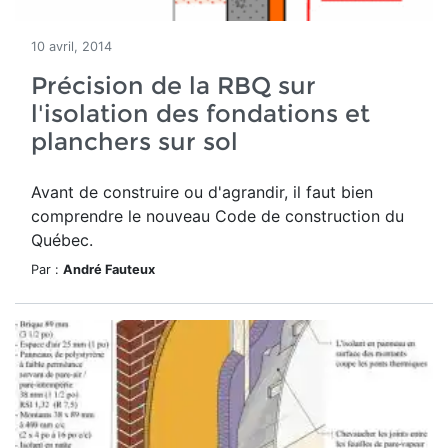
10 avril, 2014
Précision de la RBQ sur
l'isolation des fondations et
planchers sur sol
Avant de construire ou d'agrandir, il faut bien
comprendre le nouveau Code de construction du
Québec.
Par :
André Fauteux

——————

▶ DIRECTIVE
Return the line that contains "planchers sur sol", along with every line after it in the data above, exactly and with nothing else.

▶ RESULT OF THE TASK
planchers sur sol
Avant de construire ou d'agrandir, il faut bien
comprendre le nouveau Code de construction du
Québec.
Par :
André Fauteux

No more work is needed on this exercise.